What we must cultivate is the ability to see past the small task asked of us today and recognize the greater whole it creates. Perhaps the next time your child wants to skip practice, remind her of the analogy of the stones. For fun, keep a jar of stones on the piano as a reminder! "It seems like today you don't feel like you can do a boulder, but could you do a 5-minute pebble? 

If a student forgot to move one stone per day for several months, or years, he could decide to pull an all-nighter and do nothing but move stones until he was caught up on stone-moving. Can we catch up on missed piano training?  

Well, we can make practices longer and more frequent, but because piano training involves muscle memory and creation of neural connections, the repetitive days and months of practicing cannot be replaced by cramming.
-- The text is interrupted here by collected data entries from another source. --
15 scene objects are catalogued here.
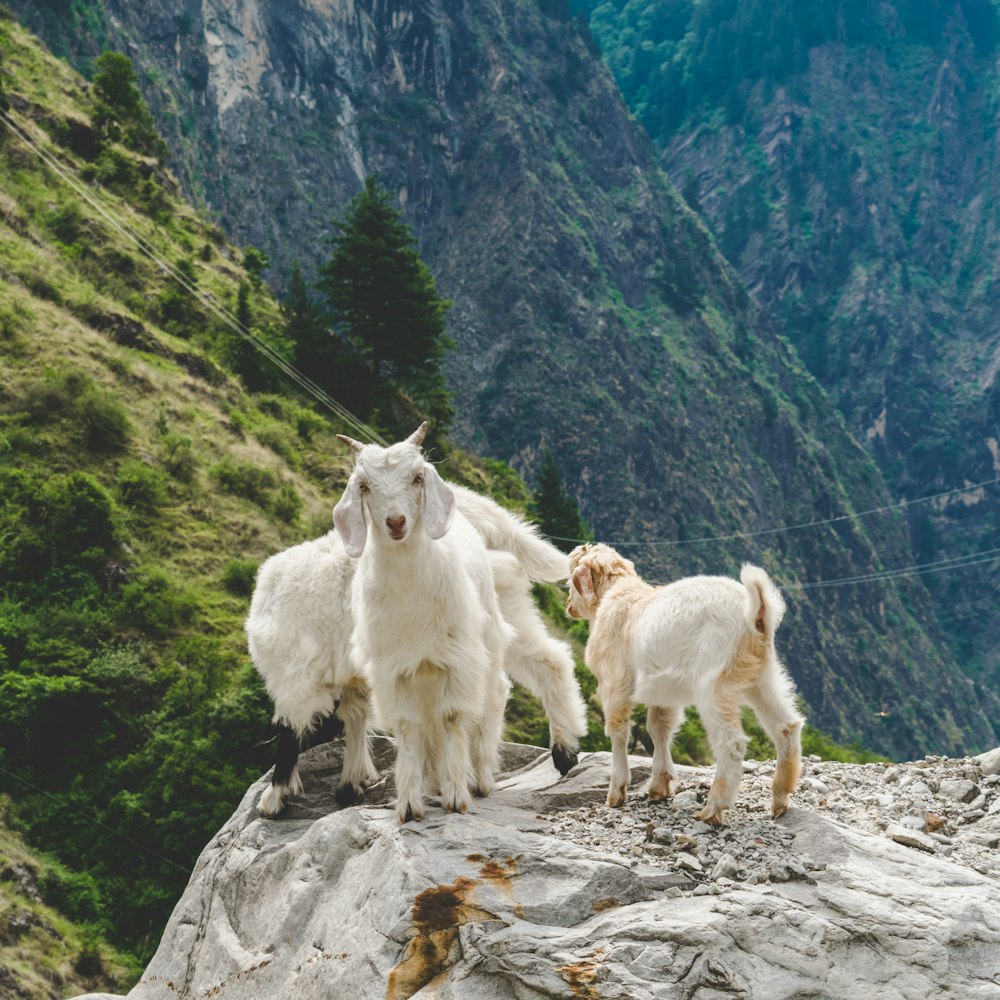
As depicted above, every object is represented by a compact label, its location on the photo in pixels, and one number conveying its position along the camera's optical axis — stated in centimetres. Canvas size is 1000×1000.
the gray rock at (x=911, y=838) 788
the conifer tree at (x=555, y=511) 5384
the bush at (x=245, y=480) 3038
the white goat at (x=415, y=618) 732
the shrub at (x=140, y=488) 2719
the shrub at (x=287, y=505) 3061
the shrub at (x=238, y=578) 2647
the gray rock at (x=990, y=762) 956
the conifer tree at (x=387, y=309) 4762
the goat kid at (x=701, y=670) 763
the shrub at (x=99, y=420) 2798
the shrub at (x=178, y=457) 2917
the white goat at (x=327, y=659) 887
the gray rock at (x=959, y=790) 918
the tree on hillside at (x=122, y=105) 4938
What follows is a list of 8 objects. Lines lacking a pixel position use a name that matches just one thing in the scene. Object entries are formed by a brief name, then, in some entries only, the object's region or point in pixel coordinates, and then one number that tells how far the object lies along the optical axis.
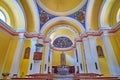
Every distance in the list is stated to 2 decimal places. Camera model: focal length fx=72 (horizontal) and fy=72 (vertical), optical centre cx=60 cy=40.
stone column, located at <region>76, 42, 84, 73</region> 7.41
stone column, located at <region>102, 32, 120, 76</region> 5.44
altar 8.84
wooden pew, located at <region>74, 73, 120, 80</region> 3.19
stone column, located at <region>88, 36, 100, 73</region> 6.00
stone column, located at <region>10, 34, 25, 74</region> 5.40
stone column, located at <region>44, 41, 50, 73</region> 7.24
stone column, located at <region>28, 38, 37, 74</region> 5.99
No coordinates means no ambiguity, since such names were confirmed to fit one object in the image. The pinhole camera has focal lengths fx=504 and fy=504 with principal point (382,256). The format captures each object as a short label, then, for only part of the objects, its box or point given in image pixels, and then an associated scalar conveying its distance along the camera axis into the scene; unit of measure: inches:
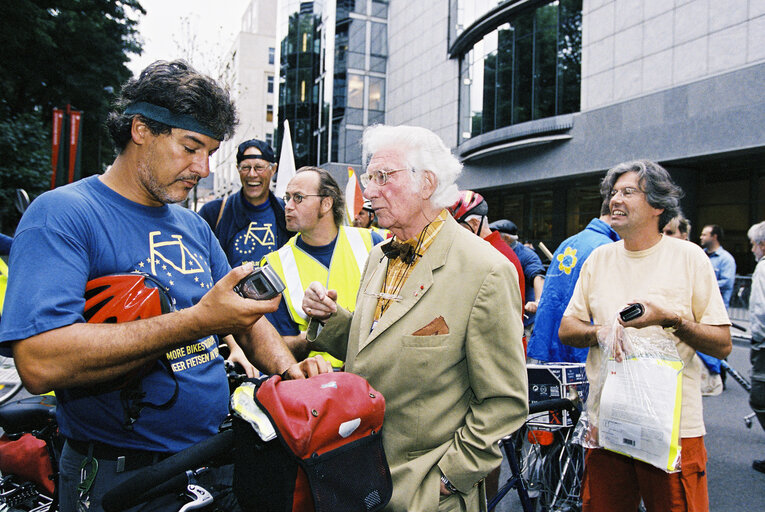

Long practice sessions usually lead to mental fatigue and limited learning.

Weight-lifters can't spend two straight days in the gym and expect to build muscles they haven't worked for months! Neither can pianists.  On the same note, just as a bodybuilder takes a day or two off, pianists can do the same. During your rest day, your brain assimilates your efforts and commits them to memory.

The take home message? If you have 5 or 10 minutes to practice, do it! If you find 5 or 10 minutes later in the day, practice again! It will be more beneficial  than waiting for a day when you have 40 undisturbed minutes. Those teeny-tiny pebbles are going to be your key to success!

A Life Lesson

Let's Play Music is not just about making every child into a superstar (although that's pretty nice). We also believe in helping educate well-rounded humans. Music lessons offer a perfect venue for teaching the value of consistent effort applied long-term. The discipline to practice and learn can be applied to every pursuit your child chooses to embrace.

A child who learns to reap rewards from her long-term efforts is, not surprisingly, a better student and worker.  Many recent research articles have delved into the benefits of music lessons and found that the mental workouts achieved in music lessons strengthen areas of the brain and improve a variety of skills. 

Music students score higher on tests and get higher grades in school.  Is it because the music made them smarter or because their music study helped them learn consistent effort?